**Work item**
Could you output each record below exactly as it stands and leave the pictures out?

(Data for analysis begins)

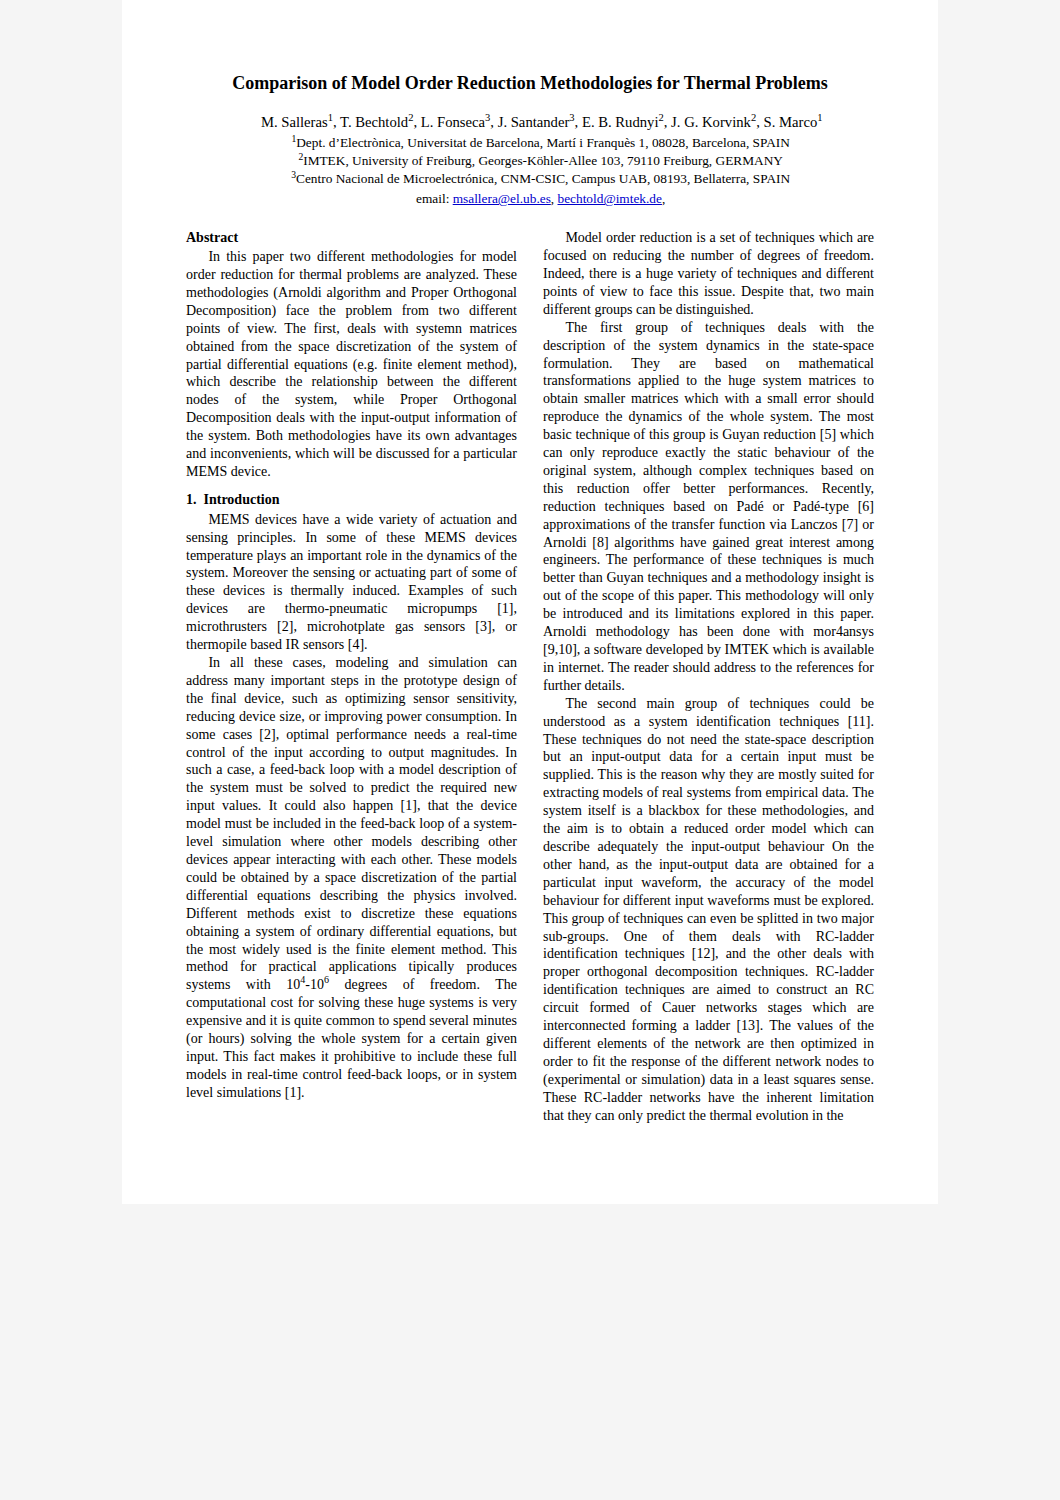Comparison of Model Order Reduction Methodologies for Thermal Problems
M. Salleras1, T. Bechtold2, L. Fonseca3, J. Santander3, E. B. Rudnyi2, J. G. Korvink2, S. Marco1
1Dept. d’Electrònica, Universitat de Barcelona, Martí i Franquès 1, 08028, Barcelona, SPAIN
2IMTEK, University of Freiburg, Georges-Köhler-Allee 103, 79110 Freiburg, GERMANY
3Centro Nacional de Microelectrónica, CNM-CSIC, Campus UAB, 08193, Bellaterra, SPAIN
email: msallera@el.ub.es, bechtold@imtek.de,
Abstract
In this paper two different methodologies for model order reduction for thermal problems are analyzed. These methodologies (Arnoldi algorithm and Proper Orthogonal Decomposition) face the problem from two different points of view. The first, deals with systemn matrices obtained from the space discretization of the system of partial differential equations (e.g. finite element method), which describe the relationship between the different nodes of the system, while Proper Orthogonal Decomposition deals with the input-output information of the system. Both methodologies have its own advantages and inconvenients, which will be discussed for a particular MEMS device.
1. Introduction
MEMS devices have a wide variety of actuation and sensing principles. In some of these MEMS devices temperature plays an important role in the dynamics of the system. Moreover the sensing or actuating part of some of these devices is thermally induced. Examples of such devices are thermo-pneumatic micropumps [1], microthrusters [2], microhotplate gas sensors [3], or thermopile based IR sensors [4].
In all these cases, modeling and simulation can address many important steps in the prototype design of the final device, such as optimizing sensor sensitivity, reducing device size, or improving power consumption. In some cases [2], optimal performance needs a real-time control of the input according to output magnitudes. In such a case, a feed-back loop with a model description of the system must be solved to predict the required new input values. It could also happen [1], that the device model must be included in the feed-back loop of a system-level simulation where other models describing other devices appear interacting with each other. These models could be obtained by a space discretization of the partial differential equations describing the physics involved. Different methods exist to discretize these equations obtaining a system of ordinary differential equations, but the most widely used is the finite element method. This method for practical applications tipically produces systems with 104-106 degrees of freedom. The computational cost for solving these huge systems is very expensive and it is quite common to spend several minutes (or hours) solving the whole system for a certain given input. This fact makes it prohibitive to include these full models in real-time control feed-back loops, or in system level simulations [1].
Model order reduction is a set of techniques which are focused on reducing the number of degrees of freedom. Indeed, there is a huge variety of techniques and different points of view to face this issue. Despite that, two main different groups can be distinguished.
The first group of techniques deals with the description of the system dynamics in the state-space formulation. They are based on mathematical transformations applied to the huge system matrices to obtain smaller matrices which with a small error should reproduce the dynamics of the whole system. The most basic technique of this group is Guyan reduction [5] which can only reproduce exactly the static behaviour of the original system, although complex techniques based on this reduction offer better performances. Recently, reduction techniques based on Padé or Padé-type [6] approximations of the transfer function via Lanczos [7] or Arnoldi [8] algorithms have gained great interest among engineers. The performance of these techniques is much better than Guyan techniques and a methodology insight is out of the scope of this paper. This methodology will only be introduced and its limitations explored in this paper. Arnoldi methodology has been done with mor4ansys [9,10], a software developed by IMTEK which is available in internet. The reader should address to the references for further details.
The second main group of techniques could be understood as a system identification techniques [11]. These techniques do not need the state-space description but an input-output data for a certain input must be supplied. This is the reason why they are mostly suited for extracting models of real systems from empirical data. The system itself is a blackbox for these methodologies, and the aim is to obtain a reduced order model which can describe adequately the input-output behaviour On the other hand, as the input-output data are obtained for a particulat input waveform, the accuracy of the model behaviour for different input waveforms must be explored. This group of techniques can even be splitted in two major sub-groups. One of them deals with RC-ladder identification techniques [12], and the other deals with proper orthogonal decomposition techniques. RC-ladder identification techniques are aimed to construct an RC circuit formed of Cauer networks stages which are interconnected forming a ladder [13]. The values of the different elements of the network are then optimized in order to fit the response of the different network nodes to (experimental or simulation) data in a least squares sense. These RC-ladder networks have the inherent limitation that they can only predict the thermal evolution in the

(Data for analysis ends)

**Your response**
Comparison of Model Order Reduction Methodologies for Thermal Problems
M. Salleras1, T. Bechtold2, L. Fonseca3, J. Santander3, E. B. Rudnyi2, J. G. Korvink2, S. Marco1
1Dept. d’Electrònica, Universitat de Barcelona, Martí i Franquès 1, 08028, Barcelona, SPAIN
2IMTEK, University of Freiburg, Georges-Köhler-Allee 103, 79110 Freiburg, GERMANY
3Centro Nacional de Microelectrónica, CNM-CSIC, Campus UAB, 08193, Bellaterra, SPAIN
email: msallera@el.ub.es, bechtold@imtek.de,
Abstract
In this paper two different methodologies for model order reduction for thermal problems are analyzed. These methodologies (Arnoldi algorithm and Proper Orthogonal Decomposition) face the problem from two different points of view. The first, deals with systemn matrices obtained from the space discretization of the system of partial differential equations (e.g. finite element method), which describe the relationship between the different nodes of the system, while Proper Orthogonal Decomposition deals with the input-output information of the system. Both methodologies have its own advantages and inconvenients, which will be discussed for a particular MEMS device.
1. Introduction
MEMS devices have a wide variety of actuation and sensing principles. In some of these MEMS devices temperature plays an important role in the dynamics of the system. Moreover the sensing or actuating part of some of these devices is thermally induced. Examples of such devices are thermo-pneumatic micropumps [1], microthrusters [2], microhotplate gas sensors [3], or thermopile based IR sensors [4].
In all these cases, modeling and simulation can address many important steps in the prototype design of the final device, such as optimizing sensor sensitivity, reducing device size, or improving power consumption. In some cases [2], optimal performance needs a real-time control of the input according to output magnitudes. In such a case, a feed-back loop with a model description of the system must be solved to predict the required new input values. It could also happen [1], that the device model must be included in the feed-back loop of a system-level simulation where other models describing other devices appear interacting with each other. These models could be obtained by a space discretization of the partial differential equations describing the physics involved. Different methods exist to discretize these equations obtaining a system of ordinary differential equations, but the most widely used is the finite element method. This method for practical applications tipically produces systems with 104-106 degrees of freedom. The computational cost for solving these huge systems is very expensive and it is quite common to spend several minutes (or hours) solving the whole system for a certain given input. This fact makes it prohibitive to include these full models in real-time control feed-back loops, or in system level simulations [1].
Model order reduction is a set of techniques which are focused on reducing the number of degrees of freedom. Indeed, there is a huge variety of techniques and different points of view to face this issue. Despite that, two main different groups can be distinguished.
The first group of techniques deals with the description of the system dynamics in the state-space formulation. They are based on mathematical transformations applied to the huge system matrices to obtain smaller matrices which with a small error should reproduce the dynamics of the whole system. The most basic technique of this group is Guyan reduction [5] which can only reproduce exactly the static behaviour of the original system, although complex techniques based on this reduction offer better performances. Recently, reduction techniques based on Padé or Padé-type [6] approximations of the transfer function via Lanczos [7] or Arnoldi [8] algorithms have gained great interest among engineers. The performance of these techniques is much better than Guyan techniques and a methodology insight is out of the scope of this paper. This methodology will only be introduced and its limitations explored in this paper. Arnoldi methodology has been done with mor4ansys [9,10], a software developed by IMTEK which is available in internet. The reader should address to the references for further details.
The second main group of techniques could be understood as a system identification techniques [11]. These techniques do not need the state-space description but an input-output data for a certain input must be supplied. This is the reason why they are mostly suited for extracting models of real systems from empirical data. The system itself is a blackbox for these methodologies, and the aim is to obtain a reduced order model which can describe adequately the input-output behaviour On the other hand, as the input-output data are obtained for a particulat input waveform, the accuracy of the model behaviour for different input waveforms must be explored. This group of techniques can even be splitted in two major sub-groups. One of them deals with RC-ladder identification techniques [12], and the other deals with proper orthogonal decomposition techniques. RC-ladder identification techniques are aimed to construct an RC circuit formed of Cauer networks stages which are interconnected forming a ladder [13]. The values of the different elements of the network are then optimized in order to fit the response of the different network nodes to (experimental or simulation) data in a least squares sense. These RC-ladder networks have the inherent limitation that they can only predict the thermal evolution in the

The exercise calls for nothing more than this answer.